▶ **Task**
From the keyword cannibalization article below, transcribe everything from "The negative consequences" down to "getting a visitor." word for word.
╭─ Document
How to resolve issues of keyword cannibalization

Keyword cannibalization is hurting your SEO

Having multiple landing pages targeting the same keyword can seem like a good idea. And it kind of makes sense as you would think that you would be able to create multiple great pieces of content and rank with all of them to gain extra visibility in SERP.

Unfortunately, targeting the same keyword with multiple landing pages is causing more damage than good. Your rankings will suffer from keyword cannibalization and actually compete agains yourself.

In this post I’ll tell you what keyword cannibalization is, how to identify it and most important; how to deal with it.

What is keyword cannibalization?

Imagine you have a website that sells different types of shoes. Now, let’s say you have two web pages, one specifically about running shoes and another about athletic sneakers.

Both pages are trying to rank high on search engines like Google for keywords related to shoes.

Here’s where the problem arises: if both pages are optimized for the same keyword, like “best shoes for running,” they’re basically competing against each other.

When someone searches for that keyword, search engines get confused about which page to show first because they’re both targeting the same thing.

This confusion is what we call “keyword cannibalization.” It’s like having two chefs fighting over who gets to cook the same dish.

Instead of one page ranking really well for that keyword, you end up diluting your efforts, and neither page performs as well as it could if they were targeting different keywords.

So, to avoid this SEO disaster, you need to make sure each page on your website targets unique keywords by performing a proper keyword analysis.

That way, each page can shine bright in the search results, attracting the right audience and maximizing your chances of getting those clicks and conversions.

Keyword cannibalization in reference to SEO happens for example by:

  • Publishing similar content targeting the same keyword
  • Publishing a new page that is replacing an existent one without redirecting the “old” page
  • Not optimizing your sub-categories for search

Important note: You can target the same keyword on multiple pages if the search intent differs in the SERP. If you see both informational and commercial pages in SERP, you are able to rank with multiple pages without the consequences of keyword cannibalization.

Here is an example of a keyword with multiple search intents: “best dart board” showing both informational pages and commercial pages which “allows” you to have 2 pages targeting that keyword with different intentions because users are looking for both guides/tests and webshops to buy.

Multiple search intents in Google SERP on the keyword "best dart board"

The negative consequences of keyword cannibalization

As mentionen previously, keyword cannibalization can have some serious negative effects on your SEO without you even noticing that there is a problem.

In some cases you’ll see that you have 2 results shown in SERP ranking #7 and #8.

Not too bad, right?

Double visibility enhancing the chances of getting a visitor.

This is an issue though – and chances are that you haven’t realized the issue yet or that you have just noticed it hence you are reading this post.

The practical effect in this case is that you would likely have a higher Google ranking if you have had just a single authoritative page for this keyword.

So, instead of 2 pages ranking #7 and #8 you might miss out on having just a single page ranking #3 which would likely get you a better CTR and more traffic.

You are missing out on traffic, probably leading visitors (unintentionally) to the wrong page, see more rank fluctuations and other issues.

But why is that? Let’s dig into it.
╰─
╭─ Given entries
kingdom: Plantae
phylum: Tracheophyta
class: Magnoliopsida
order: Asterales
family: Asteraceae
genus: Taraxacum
╰─
╭─ Given entries
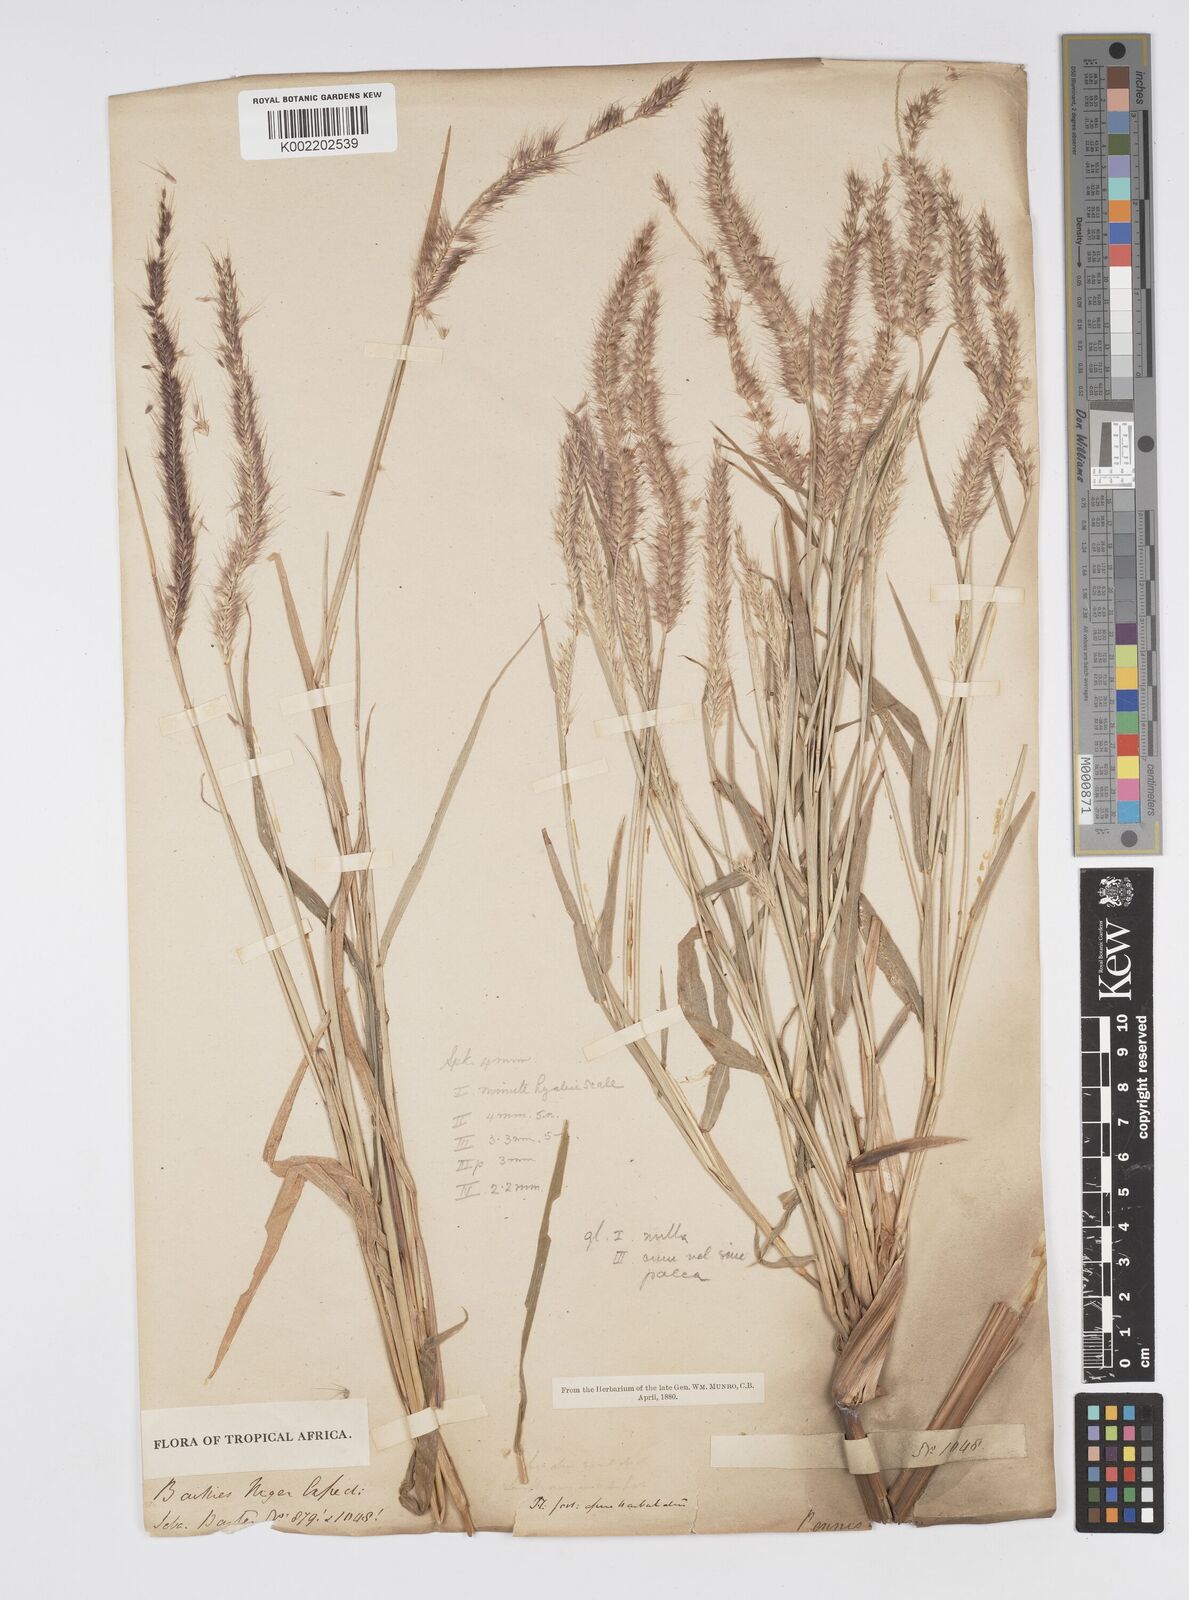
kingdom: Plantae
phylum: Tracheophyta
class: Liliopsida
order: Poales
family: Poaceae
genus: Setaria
╰─
▶ **The output**
The negative consequences of keyword cannibalization

As mentionen previously, keyword cannibalization can have some serious negative effects on your SEO without you even noticing that there is a problem.

In some cases you’ll see that you have 2 results shown in SERP ranking #7 and #8.

Not too bad, right?

Double visibility enhancing the chances of getting a visitor.